Home Facts trade

Luxury Shopping Tours Gain Popularity

Luxury Shopping Tours Gain Popularity

Write: Kestrel [2011-05-20]

Are affluent Chinese consumers willing to travel just to shop?

It appears the biggest spenders, generally from tier 1 cities like Shanghai and Beijing, will go directly to Paris, NYC or Geneva to buy luxury goods. Many luxury buyers also flock to Hong Kong, the shopping mecca that's much closer to home. Going abroad (including H.K.) makes sense because of high Chinese import taxes on luxury goods, better selections, authentic goods, and better customer service. Of course, there is the prestige factor or the bragging right that you purchased your LV handbag from Paris.

In France, Chinese tourists surpassed all other nationalities as the biggest shoppers according to a recent French government survey. As a result, French travel companies are developing more shopping programs for the Chinese.

More Chinese are traveling abroad for business and for leisure, a result of the economic boom, growth in personal wealth and ease of travel restrictions. Even with the recent global recession, the Chinese tourists traveling abroad rose 5% in 2009 to 42.2 million from 7 million in 2001. Their total spending jumped 16% to $42 billion in 2009 from 2008. While the majority travel to Hong Kong and Macao, their growing presence is seen around the world.
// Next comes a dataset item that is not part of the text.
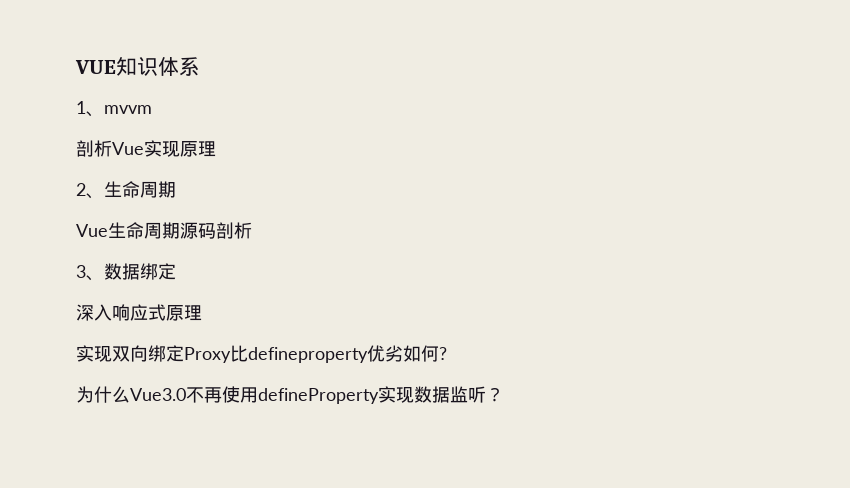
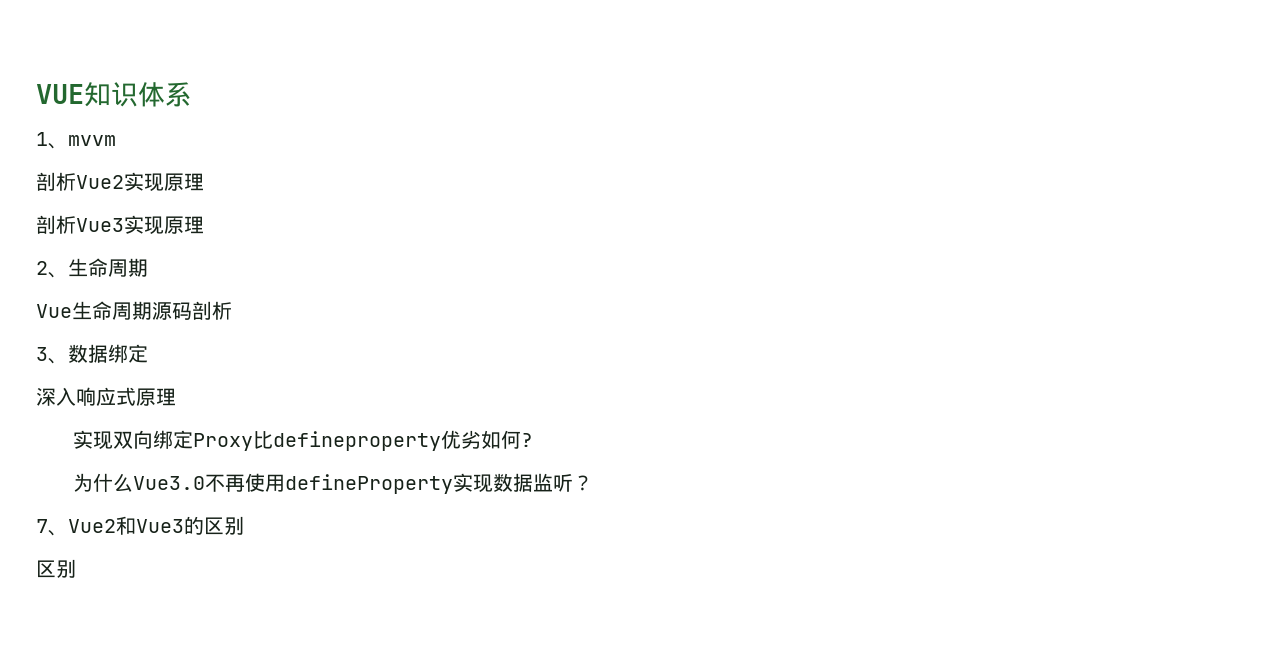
[112,142,144,155] Vue -> [76,172,204,192] [36,215,124,234] Vue2实现原理 // 剖析Vue3
(504, 394) none -> [36,516,244,536] [36,559,76,578] // 7、Vue2和Vue3的区别 // 区别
Analysts considered the rapid emergence of Chinese tourists as the most significant thing occurring in global tourism for a generation.
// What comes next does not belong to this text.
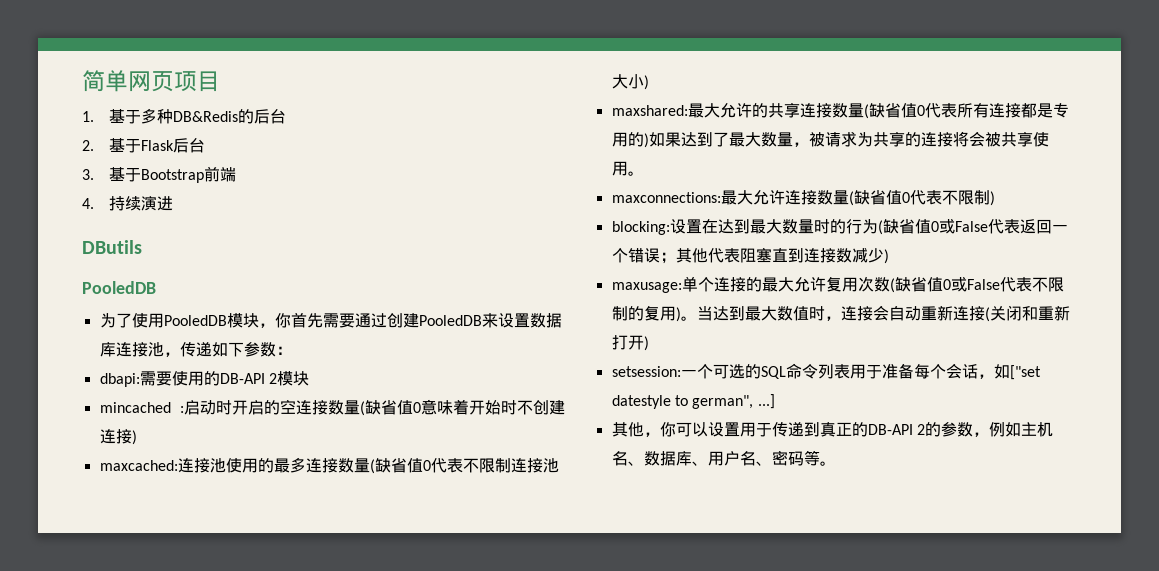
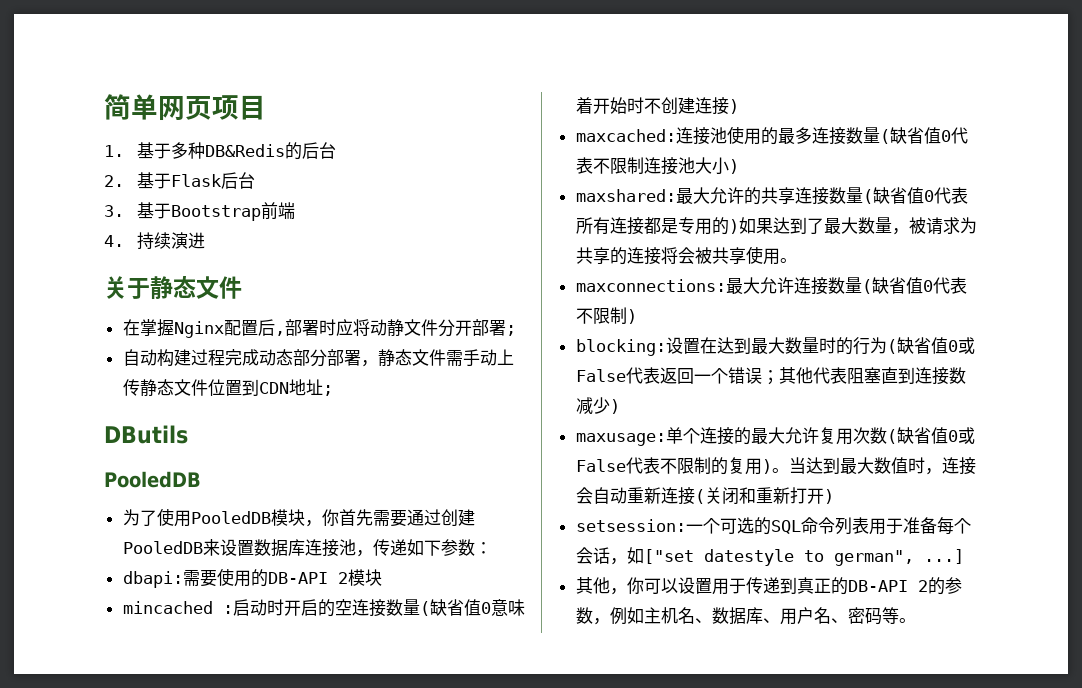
(174, 203) none -> [104,276,242,300] [122,319,516,338] [122,349,514,367] [122,379,333,396] // 关于静态文件 // 在掌握Nginx配置后,部署时应将动静文件分开部署; // 自动构建过程完成动态部分部署，静态文件需手动上传静态文件位置到CDN地址;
"Before 2003, the only destinations outside the Asia-Pacific area to which the Chinese government allowed its citizens to travel for leisure were Turkey and Egypt. Since then, Beijing has approved almost 100 countries as tourism destinations. The US was approved in June 2008 but only for citizens in a handful of China's largest and most prosperous areas."

According to surveys, the favorite activity of Chinese tourists is shopping and they like traveling in tour groups. Most are not concerned where they stay and prefer to save on accommodation so they can spend more on goods. "This is partly a cultural thing - I'm absolutely expected to bring back gifts for family and friends when I go abroad - but it is also because things like Hermes bags are just not available or are much more expensive in China," says Yvonne Du, a young professional who regularly goes on shopping trips to the US and Europe.

Reinforcing this shopping mentality is the fact that tour operators make more if tourists shop and therefore, they structure their tours packages based on economics. "For now the system is based on commissions earned on the amount of shopping tourists do," says Guy Rubin, managing partner at Imperial Tours in Beijing. "You have an odd situation where a great many outbound tour operators are breaking even or losing money until you factor in commissions for shopping. That means tours usually have to fit in sightseeing between visits to five shops a day.

Finally, Chinese tourists are relatively newbies to traveling abroad. Newbie travelers tend to concentrate on the tangibles or stuff (remember the Japanese and Koreans) to commemorate their trips while more mature or seasoned travelers focus on the experiential aspects of the destination.